Ideas mattered, immensely. I am therefore anxious that Joel gets the ideational arguments exactly right. I wish therefore that he had attended to:

(1.)  The shakiness of the claim that “institutions” were central.

Yes, yes, the Royal Society.  But Joel correctly notes that it atrophied in the 18th century.  So much for conservative institutions like the French Academy, killing Progress in detail.  Joel knows this, and for example shows persuasively in Chapter 11 that the institution of universities was usually a drag.  But he wants to situate the book within the neo-institutionalist movement in modern economics, which has become orthodoxy at the World Bank: Add institutions and stir.  Yet his theme is in fact that ideas, ethics, rhetoric, language, enthusiasms, ideologies mattered most. To call these “institutions” is to make Douglass North’s mechanical version of the theory (“the rules of the game”) into a tautology.  All human action gets called “institutions.” Action causes action. Duh. Joel would be well advised to look into John Searle and others such as Tomasello, Tallis, Martin Buber on institutions, They give a humanistic perspective on “institutions”—which is what Joel is doing, whether or not he quite realizes he is.

(2.)  The de-emphasis of the Great Enrichment.

Goldstone among others has emphasized that industrial revolutions are somewhat common.  It is the astonishing follow-on, the Great Enrichment of the 19th century, and then its Science-driven consequence in the 20th, that amaze.  Joel is reaching back, admirably, into the early modern world in Europe to see the roots, but he does tend to smoosh the time periods together, especially when he is claiming that Science made us rich in the 19th century.  No one of sense would deny that now Science is crucial to our future prosperity. But when exactly it became the chief pusher of the economy is very much in doubt. Not, certainly, as early as 1800 or 1850. Not plausible even much in 1900.  Yet certainly by 1950. Most trade-tested betterments before 1900 had little or nothing to do with High Science.  

(3.)  The emphasis on Science to the exclusion of commercially tested betterment.

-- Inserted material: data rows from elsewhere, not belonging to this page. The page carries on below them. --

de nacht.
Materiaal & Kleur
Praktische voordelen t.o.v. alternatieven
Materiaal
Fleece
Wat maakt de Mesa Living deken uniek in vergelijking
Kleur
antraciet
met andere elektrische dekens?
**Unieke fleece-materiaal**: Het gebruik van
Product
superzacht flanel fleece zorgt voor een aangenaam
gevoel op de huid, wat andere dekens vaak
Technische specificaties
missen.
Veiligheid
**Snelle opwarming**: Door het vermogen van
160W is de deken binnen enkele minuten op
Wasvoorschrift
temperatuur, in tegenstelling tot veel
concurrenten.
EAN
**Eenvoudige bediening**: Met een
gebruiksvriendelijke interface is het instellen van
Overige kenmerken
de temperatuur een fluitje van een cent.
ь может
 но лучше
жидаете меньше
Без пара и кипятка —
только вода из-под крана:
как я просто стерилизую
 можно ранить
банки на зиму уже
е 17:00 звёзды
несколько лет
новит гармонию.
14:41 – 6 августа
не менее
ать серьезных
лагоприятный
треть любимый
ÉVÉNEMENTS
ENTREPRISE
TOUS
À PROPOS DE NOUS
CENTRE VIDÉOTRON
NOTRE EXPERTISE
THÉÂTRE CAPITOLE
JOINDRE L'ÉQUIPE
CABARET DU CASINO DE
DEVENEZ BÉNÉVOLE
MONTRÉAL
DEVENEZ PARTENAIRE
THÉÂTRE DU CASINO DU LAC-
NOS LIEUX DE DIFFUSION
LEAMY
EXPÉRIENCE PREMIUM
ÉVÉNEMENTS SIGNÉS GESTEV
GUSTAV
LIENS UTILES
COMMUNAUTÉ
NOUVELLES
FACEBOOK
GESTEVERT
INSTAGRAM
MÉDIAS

Joel needs to take on what he and I would recognize as the “Pete Boettke point,” namely, that “usefulness” is only to be measured by what people are willing to pay in a market.  The market for ideas on which Joel spends so many illuminating and persuasive pages does not automatically value its products commercially. But only if they are commercially viable do innovations contribute to explaining modern economic growth. The Republic of Letters did not lead in “the long term” to economic effects unless there was also a Bourgeois Revaluation. I entirely agree with him about the long term (very long term) effect of even High Science.  I agree, too, that the honoring of curiosity and intellectual originality spilled over into economically relevant areas, some even pretty early. But it would have been seed cast on stony ground if the Bourgeois Revaluation and the Bourgeois Deal had not happened at about the same time. 

(4.) The exclusive emphasis on the Republic of Letters and on Science and their alleged sufficiency.

I quite understand that it is our scientific duty to find the largest causes we can, and to firmly set aside trivial ones.  But I don’t agree that incentives suffice, or that Science did a lot for the economy (until very late). But the main point is that Joel is giving his BaconScienceRiches link exclusive billing, when it’s pretty obvious that political and social changes leading to liberty and dignity for ordinary people were also at play, and had large effects on the economy much earlier than Science. Early on—I mean before 1900 or so—the shift of egalitarian ideology matters much, much more than science for economic development. 

But I do not want any of this to detract from my Main Conclusion: it is a sensationally good book, a major work of science and scholarship.